* **What you have to do**
In the records, each line holding "panel" must be reported.

Given records START

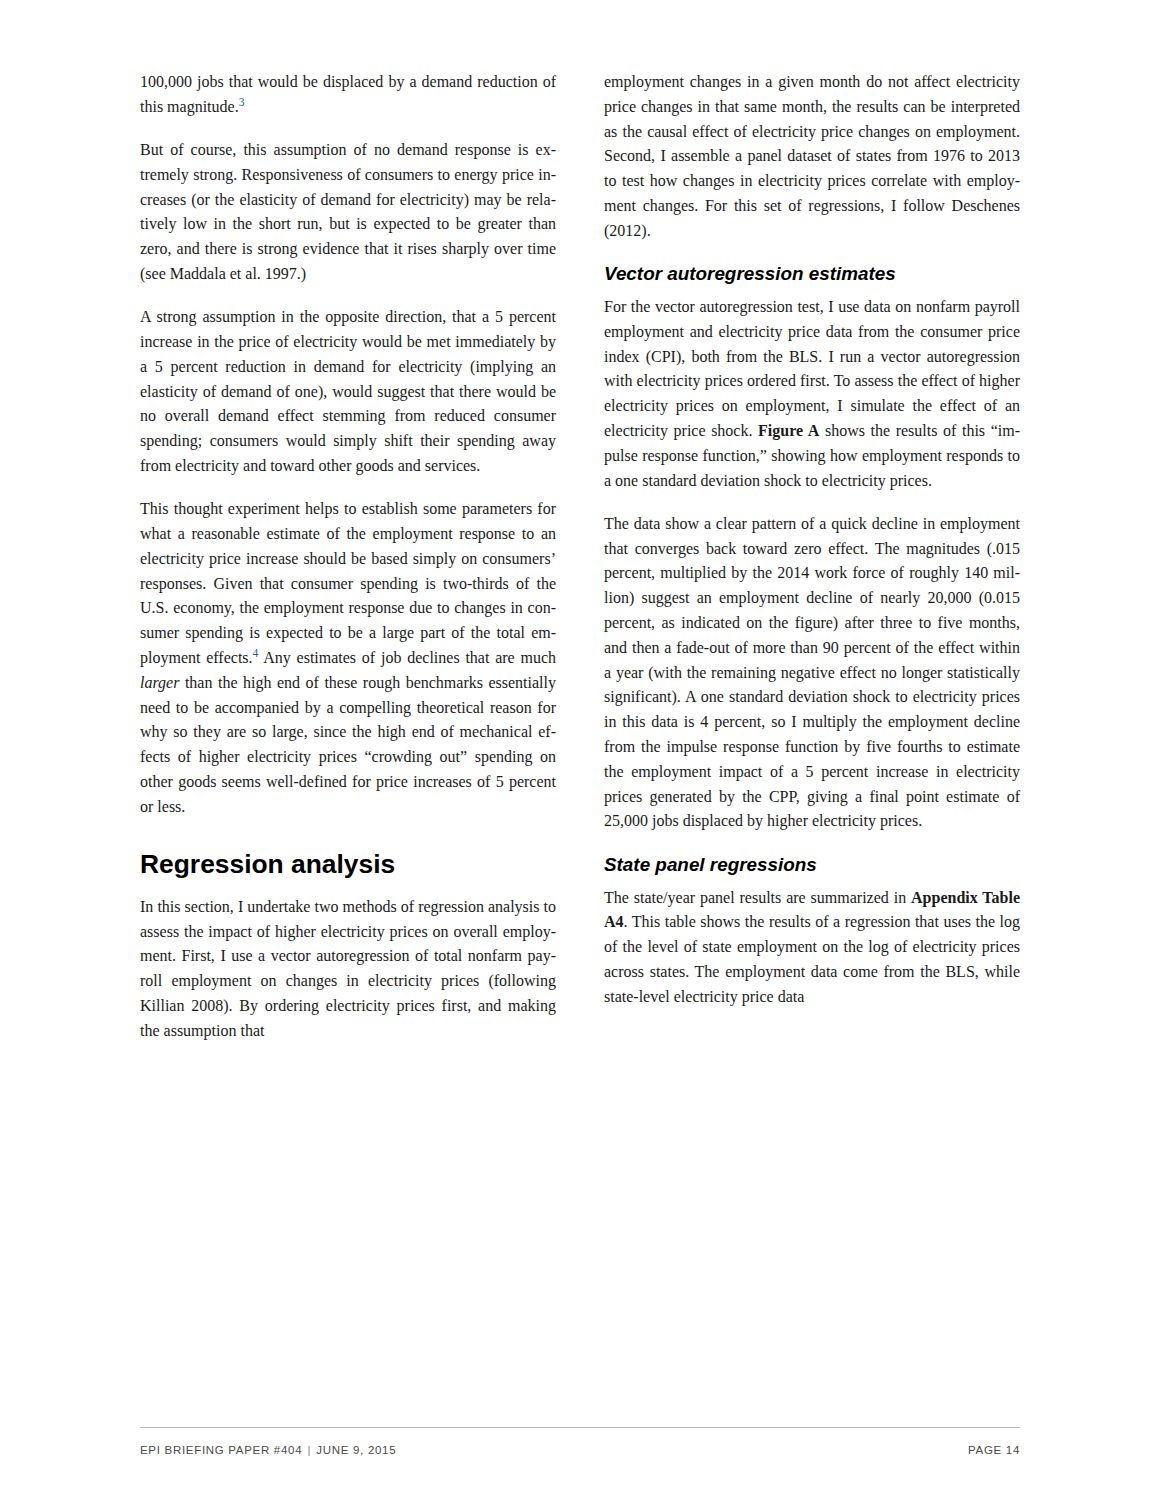100,000 jobs that would be displaced by a demand reduction of this magnitude.3
But of course, this assumption of no demand response is extremely strong. Responsiveness of consumers to energy price increases (or the elasticity of demand for electricity) may be relatively low in the short run, but is expected to be greater than zero, and there is strong evidence that it rises sharply over time (see Maddala et al. 1997.)
A strong assumption in the opposite direction, that a 5 percent increase in the price of electricity would be met immediately by a 5 percent reduction in demand for electricity (implying an elasticity of demand of one), would suggest that there would be no overall demand effect stemming from reduced consumer spending; consumers would simply shift their spending away from electricity and toward other goods and services.
This thought experiment helps to establish some parameters for what a reasonable estimate of the employment response to an electricity price increase should be based simply on consumers’ responses. Given that consumer spending is two-thirds of the U.S. economy, the employment response due to changes in consumer spending is expected to be a large part of the total employment effects.4 Any estimates of job declines that are much larger than the high end of these rough benchmarks essentially need to be accompanied by a compelling theoretical reason for why so they are so large, since the high end of mechanical effects of higher electricity prices “crowding out” spending on other goods seems well-defined for price increases of 5 percent or less.
Regression analysis
In this section, I undertake two methods of regression analysis to assess the impact of higher electricity prices on overall employment. First, I use a vector autoregression of total nonfarm payroll employment on changes in electricity prices (following Killian 2008). By ordering electricity prices first, and making the assumption that
employment changes in a given month do not affect electricity price changes in that same month, the results can be interpreted as the causal effect of electricity price changes on employment. Second, I assemble a panel dataset of states from 1976 to 2013 to test how changes in electricity prices correlate with employment changes. For this set of regressions, I follow Deschenes (2012).
Vector autoregression estimates
For the vector autoregression test, I use data on nonfarm payroll employment and electricity price data from the consumer price index (CPI), both from the BLS. I run a vector autoregression with electricity prices ordered first. To assess the effect of higher electricity prices on employment, I simulate the effect of an electricity price shock. Figure A shows the results of this “impulse response function,” showing how employment responds to a one standard deviation shock to electricity prices.
The data show a clear pattern of a quick decline in employment that converges back toward zero effect. The magnitudes (.015 percent, multiplied by the 2014 work force of roughly 140 million) suggest an employment decline of nearly 20,000 (0.015 percent, as indicated on the figure) after three to five months, and then a fade-out of more than 90 percent of the effect within a year (with the remaining negative effect no longer statistically significant). A one standard deviation shock to electricity prices in this data is 4 percent, so I multiply the employment decline from the impulse response function by five fourths to estimate the employment impact of a 5 percent increase in electricity prices generated by the CPP, giving a final point estimate of 25,000 jobs displaced by higher electricity prices.
State panel regressions
The state/year panel results are summarized in Appendix Table A4. This table shows the results of a regression that uses the log of the level of state employment on the log of electricity prices across states. The employment data come from the BLS, while state-level electricity price data
EPI Briefing Paper #404|June 9, 2015
Page 14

Given records END

* **Expected output**
employment changes in a given month do not affect electricity price changes in that same month, the results can be interpreted as the causal effect of electricity price changes on employment. Second, I assemble a panel dataset of states from 1976 to 2013 to test how changes in electricity prices correlate with employment changes. For this set of regressions, I follow Deschenes (2012).
State panel regressions
The state/year panel results are summarized in Appendix Table A4. This table shows the results of a regression that uses the log of the level of state employment on the log of electricity prices across states. The employment data come from the BLS, while state-level electricity price data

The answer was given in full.